The principle of valuable friction
In conventional platform design, friction is the enemy. But there is a class of interactions where friction is actively valuable—where its absence produces coordination failures: spam drowns signal, free-riders consume resources, low-quality contributions dilute high-quality ones. Token-mediated friction makes coordination costs explicit and allocable, directing them to the parties who bear them rather than whoever has the least power to refuse.
F1R3FLY web properties
The paper develops tokenization designs across four properties: F1R3Sky (social networking with attention-gated feeds and reputation-weighted amplification), F1R3Eats (food delivery with priority ordering and courier reliability bonds), F1R3Tunes (music distribution), and F1R3Docs (collaborative document editing). Each property applies the same question: where is there a coordination cost that is currently externalized?

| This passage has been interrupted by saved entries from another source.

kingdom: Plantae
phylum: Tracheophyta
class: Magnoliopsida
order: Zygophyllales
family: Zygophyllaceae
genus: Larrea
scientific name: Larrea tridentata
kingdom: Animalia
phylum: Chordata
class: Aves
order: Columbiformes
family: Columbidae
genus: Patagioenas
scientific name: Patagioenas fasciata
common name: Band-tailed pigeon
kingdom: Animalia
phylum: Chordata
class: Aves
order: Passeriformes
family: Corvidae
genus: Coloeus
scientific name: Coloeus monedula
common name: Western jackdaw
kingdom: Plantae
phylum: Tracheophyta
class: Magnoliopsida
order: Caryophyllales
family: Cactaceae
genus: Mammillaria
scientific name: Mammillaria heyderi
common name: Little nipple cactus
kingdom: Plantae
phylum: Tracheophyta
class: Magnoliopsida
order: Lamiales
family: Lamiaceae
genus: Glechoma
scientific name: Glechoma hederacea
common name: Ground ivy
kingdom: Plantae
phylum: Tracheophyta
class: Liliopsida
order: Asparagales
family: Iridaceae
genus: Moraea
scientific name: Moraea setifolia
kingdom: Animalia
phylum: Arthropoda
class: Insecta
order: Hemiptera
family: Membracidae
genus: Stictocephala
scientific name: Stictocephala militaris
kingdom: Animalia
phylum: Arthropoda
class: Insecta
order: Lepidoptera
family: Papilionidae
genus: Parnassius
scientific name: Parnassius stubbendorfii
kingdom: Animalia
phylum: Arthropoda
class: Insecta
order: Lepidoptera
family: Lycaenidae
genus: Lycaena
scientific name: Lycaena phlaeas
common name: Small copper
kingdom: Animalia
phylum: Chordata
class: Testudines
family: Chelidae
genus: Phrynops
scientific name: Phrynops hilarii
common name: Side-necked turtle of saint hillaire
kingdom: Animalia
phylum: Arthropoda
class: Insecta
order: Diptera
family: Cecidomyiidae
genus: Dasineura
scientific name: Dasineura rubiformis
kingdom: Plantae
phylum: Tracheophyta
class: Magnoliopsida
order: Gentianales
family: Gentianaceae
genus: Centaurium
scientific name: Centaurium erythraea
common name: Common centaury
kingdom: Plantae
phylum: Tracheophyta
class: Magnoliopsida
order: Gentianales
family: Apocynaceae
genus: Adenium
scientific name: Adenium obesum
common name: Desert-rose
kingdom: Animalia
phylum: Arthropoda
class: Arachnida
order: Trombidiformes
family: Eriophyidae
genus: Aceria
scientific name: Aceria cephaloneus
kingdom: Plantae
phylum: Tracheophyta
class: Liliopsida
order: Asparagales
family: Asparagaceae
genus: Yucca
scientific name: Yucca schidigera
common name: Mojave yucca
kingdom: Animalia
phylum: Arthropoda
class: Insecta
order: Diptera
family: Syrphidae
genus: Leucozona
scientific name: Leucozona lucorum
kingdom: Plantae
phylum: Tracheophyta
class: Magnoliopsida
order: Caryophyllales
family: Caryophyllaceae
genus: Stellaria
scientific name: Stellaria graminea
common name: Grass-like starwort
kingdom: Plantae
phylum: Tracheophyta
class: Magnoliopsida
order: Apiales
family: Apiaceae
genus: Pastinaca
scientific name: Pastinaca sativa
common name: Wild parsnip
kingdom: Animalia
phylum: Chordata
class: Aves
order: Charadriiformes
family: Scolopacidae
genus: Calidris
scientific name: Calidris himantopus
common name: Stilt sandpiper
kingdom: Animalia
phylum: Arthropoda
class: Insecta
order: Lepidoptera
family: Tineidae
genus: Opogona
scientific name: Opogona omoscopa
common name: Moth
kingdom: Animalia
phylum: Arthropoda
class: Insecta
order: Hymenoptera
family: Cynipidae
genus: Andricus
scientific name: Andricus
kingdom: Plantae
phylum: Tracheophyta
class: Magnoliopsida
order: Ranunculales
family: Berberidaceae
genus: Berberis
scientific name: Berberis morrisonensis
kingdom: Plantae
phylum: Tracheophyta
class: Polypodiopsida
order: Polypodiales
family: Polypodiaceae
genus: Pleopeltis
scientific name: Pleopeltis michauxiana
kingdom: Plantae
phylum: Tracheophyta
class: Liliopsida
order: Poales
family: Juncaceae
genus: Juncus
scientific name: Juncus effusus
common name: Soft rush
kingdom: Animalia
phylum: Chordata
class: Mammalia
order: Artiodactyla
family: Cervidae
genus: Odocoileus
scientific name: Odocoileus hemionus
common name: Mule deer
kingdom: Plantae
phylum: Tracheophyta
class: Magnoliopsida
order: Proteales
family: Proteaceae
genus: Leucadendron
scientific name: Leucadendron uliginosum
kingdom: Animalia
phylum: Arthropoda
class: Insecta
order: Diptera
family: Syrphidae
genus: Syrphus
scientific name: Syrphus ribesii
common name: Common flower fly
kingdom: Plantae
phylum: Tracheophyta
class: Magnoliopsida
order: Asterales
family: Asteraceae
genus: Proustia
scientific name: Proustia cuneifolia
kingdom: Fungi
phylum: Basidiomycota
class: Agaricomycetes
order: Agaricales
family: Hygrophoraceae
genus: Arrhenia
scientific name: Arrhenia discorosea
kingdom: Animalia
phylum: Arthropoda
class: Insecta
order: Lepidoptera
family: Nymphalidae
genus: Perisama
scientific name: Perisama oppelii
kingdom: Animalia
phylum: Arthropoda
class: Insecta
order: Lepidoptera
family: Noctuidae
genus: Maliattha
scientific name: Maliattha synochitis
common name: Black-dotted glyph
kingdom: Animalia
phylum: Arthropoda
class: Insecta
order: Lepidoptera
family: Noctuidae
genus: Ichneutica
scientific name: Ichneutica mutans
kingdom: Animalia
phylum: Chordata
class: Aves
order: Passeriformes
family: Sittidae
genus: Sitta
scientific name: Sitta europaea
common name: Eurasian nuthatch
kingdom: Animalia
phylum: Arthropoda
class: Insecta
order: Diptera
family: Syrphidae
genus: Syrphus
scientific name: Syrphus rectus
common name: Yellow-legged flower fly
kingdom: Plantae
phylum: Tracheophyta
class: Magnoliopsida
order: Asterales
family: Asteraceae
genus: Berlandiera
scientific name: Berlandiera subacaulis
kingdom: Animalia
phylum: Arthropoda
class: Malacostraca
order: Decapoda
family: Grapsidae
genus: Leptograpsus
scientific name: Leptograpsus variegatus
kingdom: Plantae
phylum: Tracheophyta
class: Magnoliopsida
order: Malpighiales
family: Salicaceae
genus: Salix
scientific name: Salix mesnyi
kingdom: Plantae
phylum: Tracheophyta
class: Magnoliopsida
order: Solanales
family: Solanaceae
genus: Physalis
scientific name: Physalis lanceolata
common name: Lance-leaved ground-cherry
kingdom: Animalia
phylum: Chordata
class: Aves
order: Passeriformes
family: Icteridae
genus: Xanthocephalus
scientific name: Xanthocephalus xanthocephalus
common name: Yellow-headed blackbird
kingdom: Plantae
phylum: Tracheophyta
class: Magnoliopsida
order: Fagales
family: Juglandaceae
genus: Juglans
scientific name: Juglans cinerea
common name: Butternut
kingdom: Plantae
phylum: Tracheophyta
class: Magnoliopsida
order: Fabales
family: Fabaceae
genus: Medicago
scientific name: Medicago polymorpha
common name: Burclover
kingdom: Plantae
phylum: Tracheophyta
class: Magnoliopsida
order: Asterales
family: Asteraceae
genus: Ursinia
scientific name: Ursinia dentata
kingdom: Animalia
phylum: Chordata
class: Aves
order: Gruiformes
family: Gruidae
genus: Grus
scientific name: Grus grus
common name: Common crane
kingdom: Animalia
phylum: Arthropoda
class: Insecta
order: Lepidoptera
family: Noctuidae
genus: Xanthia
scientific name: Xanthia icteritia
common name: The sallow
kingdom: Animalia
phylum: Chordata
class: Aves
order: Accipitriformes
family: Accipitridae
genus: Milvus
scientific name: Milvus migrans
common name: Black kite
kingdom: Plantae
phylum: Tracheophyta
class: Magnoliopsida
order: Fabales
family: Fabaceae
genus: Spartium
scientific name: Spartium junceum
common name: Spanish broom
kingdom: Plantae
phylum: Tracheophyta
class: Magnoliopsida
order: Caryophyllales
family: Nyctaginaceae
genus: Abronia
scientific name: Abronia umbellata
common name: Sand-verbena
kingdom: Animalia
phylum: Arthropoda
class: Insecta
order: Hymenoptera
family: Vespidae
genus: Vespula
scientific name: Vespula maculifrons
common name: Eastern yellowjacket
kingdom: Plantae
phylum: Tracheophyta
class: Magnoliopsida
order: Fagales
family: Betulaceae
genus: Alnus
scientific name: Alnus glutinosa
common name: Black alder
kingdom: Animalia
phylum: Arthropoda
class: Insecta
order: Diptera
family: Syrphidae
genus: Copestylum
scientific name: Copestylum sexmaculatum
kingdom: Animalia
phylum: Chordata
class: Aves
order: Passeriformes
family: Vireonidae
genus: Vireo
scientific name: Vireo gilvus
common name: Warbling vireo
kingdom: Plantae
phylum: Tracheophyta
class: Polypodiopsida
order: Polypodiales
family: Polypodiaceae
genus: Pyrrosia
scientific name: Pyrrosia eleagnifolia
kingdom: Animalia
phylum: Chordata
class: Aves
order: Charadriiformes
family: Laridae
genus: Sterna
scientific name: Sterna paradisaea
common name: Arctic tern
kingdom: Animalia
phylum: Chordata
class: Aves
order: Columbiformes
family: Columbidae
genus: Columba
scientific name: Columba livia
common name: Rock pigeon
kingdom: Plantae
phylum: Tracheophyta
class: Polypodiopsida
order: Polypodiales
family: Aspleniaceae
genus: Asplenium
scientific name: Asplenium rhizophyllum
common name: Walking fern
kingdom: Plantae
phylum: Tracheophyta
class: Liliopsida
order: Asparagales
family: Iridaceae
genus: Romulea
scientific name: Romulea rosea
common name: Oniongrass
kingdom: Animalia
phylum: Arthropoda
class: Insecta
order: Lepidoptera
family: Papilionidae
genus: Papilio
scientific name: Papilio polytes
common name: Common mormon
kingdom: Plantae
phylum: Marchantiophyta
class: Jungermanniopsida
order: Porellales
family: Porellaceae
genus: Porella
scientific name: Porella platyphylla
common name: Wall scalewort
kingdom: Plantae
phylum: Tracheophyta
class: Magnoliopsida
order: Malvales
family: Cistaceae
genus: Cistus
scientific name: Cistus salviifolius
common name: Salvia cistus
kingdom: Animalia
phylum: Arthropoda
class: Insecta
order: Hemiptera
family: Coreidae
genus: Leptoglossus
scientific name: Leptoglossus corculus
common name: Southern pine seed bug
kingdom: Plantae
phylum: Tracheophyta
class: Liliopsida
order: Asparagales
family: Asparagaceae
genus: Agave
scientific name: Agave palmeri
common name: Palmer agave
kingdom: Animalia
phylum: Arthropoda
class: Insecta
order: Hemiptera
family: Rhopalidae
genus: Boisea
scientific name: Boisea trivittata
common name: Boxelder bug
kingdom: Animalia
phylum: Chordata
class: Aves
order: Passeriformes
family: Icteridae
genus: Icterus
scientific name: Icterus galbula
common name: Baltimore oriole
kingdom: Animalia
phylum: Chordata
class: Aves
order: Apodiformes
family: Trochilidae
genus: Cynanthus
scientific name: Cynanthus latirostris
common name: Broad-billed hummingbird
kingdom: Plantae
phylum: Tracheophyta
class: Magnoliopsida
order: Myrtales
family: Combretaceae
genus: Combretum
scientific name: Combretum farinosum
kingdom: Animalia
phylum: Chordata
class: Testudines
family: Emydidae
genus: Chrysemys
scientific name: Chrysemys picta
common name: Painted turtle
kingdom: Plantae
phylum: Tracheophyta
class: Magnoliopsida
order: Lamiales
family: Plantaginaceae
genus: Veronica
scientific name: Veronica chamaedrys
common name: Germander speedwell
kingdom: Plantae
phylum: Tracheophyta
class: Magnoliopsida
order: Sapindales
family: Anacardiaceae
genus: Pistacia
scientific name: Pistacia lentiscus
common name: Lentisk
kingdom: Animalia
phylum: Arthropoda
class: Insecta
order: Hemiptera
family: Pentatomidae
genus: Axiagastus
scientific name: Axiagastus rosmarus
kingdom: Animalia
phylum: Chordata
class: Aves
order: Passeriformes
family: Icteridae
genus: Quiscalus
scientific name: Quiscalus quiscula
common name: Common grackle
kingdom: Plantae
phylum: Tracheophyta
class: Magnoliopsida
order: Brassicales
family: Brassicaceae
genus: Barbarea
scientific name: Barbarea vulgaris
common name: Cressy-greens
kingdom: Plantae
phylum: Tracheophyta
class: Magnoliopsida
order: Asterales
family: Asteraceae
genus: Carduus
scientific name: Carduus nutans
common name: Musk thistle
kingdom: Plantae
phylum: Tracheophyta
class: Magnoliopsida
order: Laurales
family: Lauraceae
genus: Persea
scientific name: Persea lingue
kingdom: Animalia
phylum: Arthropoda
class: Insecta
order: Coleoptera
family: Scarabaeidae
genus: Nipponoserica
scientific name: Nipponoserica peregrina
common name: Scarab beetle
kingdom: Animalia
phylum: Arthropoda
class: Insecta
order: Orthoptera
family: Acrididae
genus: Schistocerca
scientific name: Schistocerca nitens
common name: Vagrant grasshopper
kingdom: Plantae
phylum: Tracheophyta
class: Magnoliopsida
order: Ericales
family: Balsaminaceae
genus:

The Person of Interest model
High-profile users—artists, lawyers, physicians—face enormous demand on their attention. Token-gated access lets them establish feeds where writing privileges require token expenditure. This is not a paywall: tokens can be redistributed, staked into community pools, or burned. The result is attention management that is economically rational and socially legible.
Agentic AI as participants
The introduction of agentic AI as first-class participants in these communities transforms interface design and economic mechanics. AI agents operating in tokenized environments must manage phlogiston budgets, earn reputation through verifiable behavior, and coordinate with both human and artificial participants under the same economic rules.